Taken as a whole, the films stands alongside many of its contemporaries: Malatesta’s Carnival of Blood will remind you of a half-dozen movies, yet still manages to feel like a distinct experience. Aided by the authentic desolation of this hole-in-the-wall amusement park, Speeth all but strands his audience in the middle of nowhere, nudging them further and further down a psychotronic rabbit hole. By the end of the film—when he’s made it abundantly clear that there’s no coming up for air after all—he’s distorted reality so thoroughly that you can’t escape its peculiar rhythms. It’s like waking up from a nightmare only to realize you’re still trapped inside, locked away in the dusty, unseen corners of funhouses and log flumes, as these illogical spaces transform into the stuff of childhood fears writ large: you don’t dare stray into these forbidden zones, lest you lose your head—or even more.

*Of course, even this moment of elegance is marred by the actor’s arm unexpectedly jutting into the frame, causing the camera to shift over in the hopes the audience didn’t catch the gaffe. Despite this, the film still isn't nearly as cruddy and amateurish as the other Carnival of Blood.

The disc:

It’s no surprise that Malatesta is so obscure that it was thought to be lost for about three-decades. After a limited run through the drive-in/grindhouse circuit in the early 70s, the film all but disappeared until a print was located about ten years ago. That discovery paved the way for an official DVD release that now yields to a Blu-ray upgrade at the hands of Arrow Video, who has included the film in its American Horror Project Vol. 1 box set alongside The Premonition and The Witch Who Came From the Sea.

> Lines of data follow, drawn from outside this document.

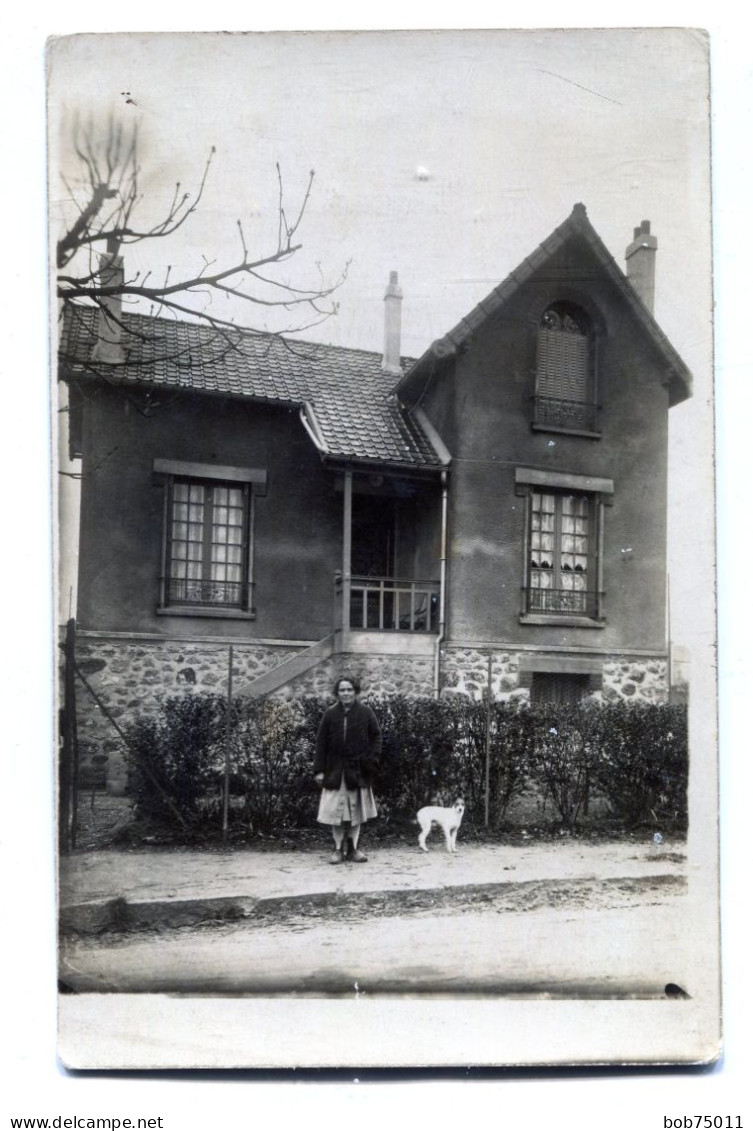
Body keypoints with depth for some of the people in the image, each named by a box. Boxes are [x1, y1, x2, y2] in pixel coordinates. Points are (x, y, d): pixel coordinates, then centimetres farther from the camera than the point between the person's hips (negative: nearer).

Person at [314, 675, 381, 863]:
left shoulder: (365, 712, 0)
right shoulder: (330, 713, 0)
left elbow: (376, 736, 4)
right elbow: (321, 742, 1)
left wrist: (372, 760, -9)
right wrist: (319, 770, -3)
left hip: (358, 770, 0)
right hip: (335, 771, 0)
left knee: (356, 811, 7)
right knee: (336, 811, 1)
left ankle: (352, 848, 19)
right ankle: (338, 849, 13)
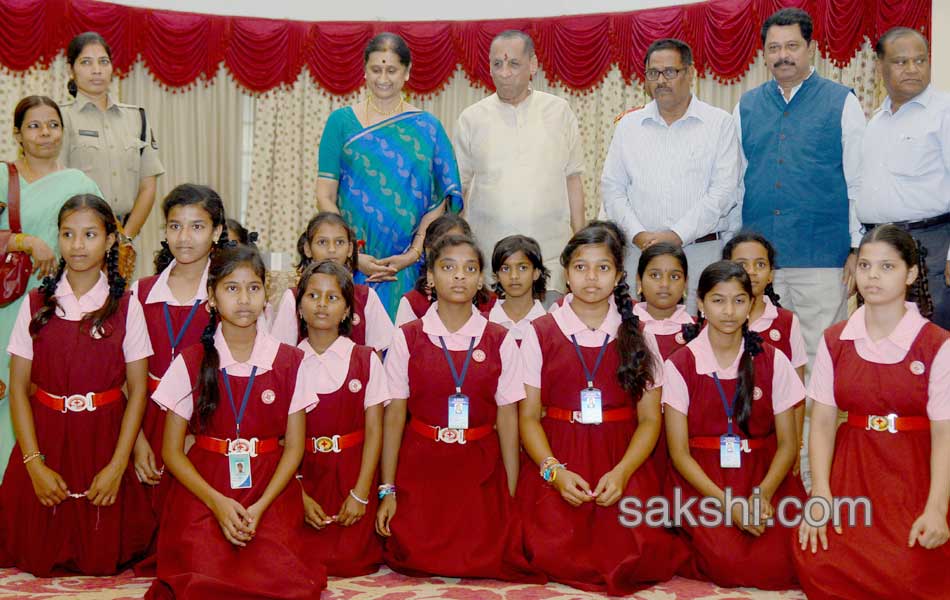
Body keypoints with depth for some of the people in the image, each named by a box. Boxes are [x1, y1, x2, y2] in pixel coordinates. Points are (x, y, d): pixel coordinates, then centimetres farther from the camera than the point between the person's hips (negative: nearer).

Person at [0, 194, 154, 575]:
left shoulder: (126, 307, -2)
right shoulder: (37, 304, 1)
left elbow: (138, 390, -2)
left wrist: (117, 465, -10)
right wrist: (34, 463, -9)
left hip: (104, 439, -1)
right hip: (45, 437, 1)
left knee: (102, 560, 4)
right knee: (40, 558, 5)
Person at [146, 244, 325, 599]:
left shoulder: (290, 363, 2)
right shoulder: (190, 364, 0)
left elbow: (294, 447, 3)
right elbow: (171, 451, 1)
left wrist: (260, 507, -12)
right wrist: (217, 502, -14)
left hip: (270, 494, 1)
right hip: (203, 494, -1)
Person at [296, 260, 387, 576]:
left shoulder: (365, 360, 0)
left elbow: (374, 431, -3)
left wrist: (360, 494, -10)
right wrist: (300, 495, -11)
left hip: (352, 473, -1)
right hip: (303, 476, 1)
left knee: (350, 562, -9)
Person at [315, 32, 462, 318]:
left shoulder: (427, 127, 6)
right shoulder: (341, 121, 4)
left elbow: (441, 200, 2)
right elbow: (325, 197, 0)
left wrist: (414, 253, -10)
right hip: (352, 263, 0)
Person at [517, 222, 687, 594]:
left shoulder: (637, 336, 8)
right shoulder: (541, 334, 6)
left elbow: (650, 419, 3)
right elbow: (529, 416, 2)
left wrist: (621, 472, -14)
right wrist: (555, 471, -15)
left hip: (623, 462, 1)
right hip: (557, 462, 0)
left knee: (634, 557, -20)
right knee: (554, 555, -23)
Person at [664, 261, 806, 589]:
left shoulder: (773, 361, 2)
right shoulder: (679, 365, -3)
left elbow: (787, 444, 3)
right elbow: (679, 452, -4)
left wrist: (763, 494, -16)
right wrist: (727, 503, -17)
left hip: (765, 478, 2)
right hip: (702, 482, -2)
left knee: (780, 564, -21)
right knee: (730, 564, -25)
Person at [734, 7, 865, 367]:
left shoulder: (842, 103, 2)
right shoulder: (746, 107, 11)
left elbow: (859, 184, 1)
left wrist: (859, 250, -4)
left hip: (822, 258, -3)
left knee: (818, 357, 0)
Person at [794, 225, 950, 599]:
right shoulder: (835, 341, 5)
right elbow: (822, 423, 0)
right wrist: (821, 495, -14)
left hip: (913, 473, -2)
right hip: (850, 469, 2)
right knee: (817, 562, -21)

Malatesta’s Carnival of Blood fares well in the supplements department, as Speeth, screenwriter Werner Liepolt, and art directors Richard Strange and Alan Johnson appear in various interviews to reminisce about the production. Speeth is especially candid: while he’s still proud of the film, he can’t deny its warts—not that he should, especially since these “flaws” create so much of the film’s personality. Other extras include a commentary from film critic Richard Harland, a photo gallery, and outtakes from the film’s original, more explicit cut. Speeth’s distributor mandated an R-rating, so cutting these gruesome sequences were necessary to avoid an X; it’s too bad, too, because these indulgent scenes only add to the ghastly tenor.

Speeth’s interview also contains the disheartening nugget that the amusement park used in the film has since been demolished, though that somehow adds to the film’s lore—this is truly a transmission that feels like it barely clawed its way out of a different, long-gone era. What’s more encouraging is Arrow’s “Volume One” designation for this release, as it implies further collections are on the way: considering this particular set has hit my personal sweet spot, I can only look ahead eagerly for more strange dispatches from this time.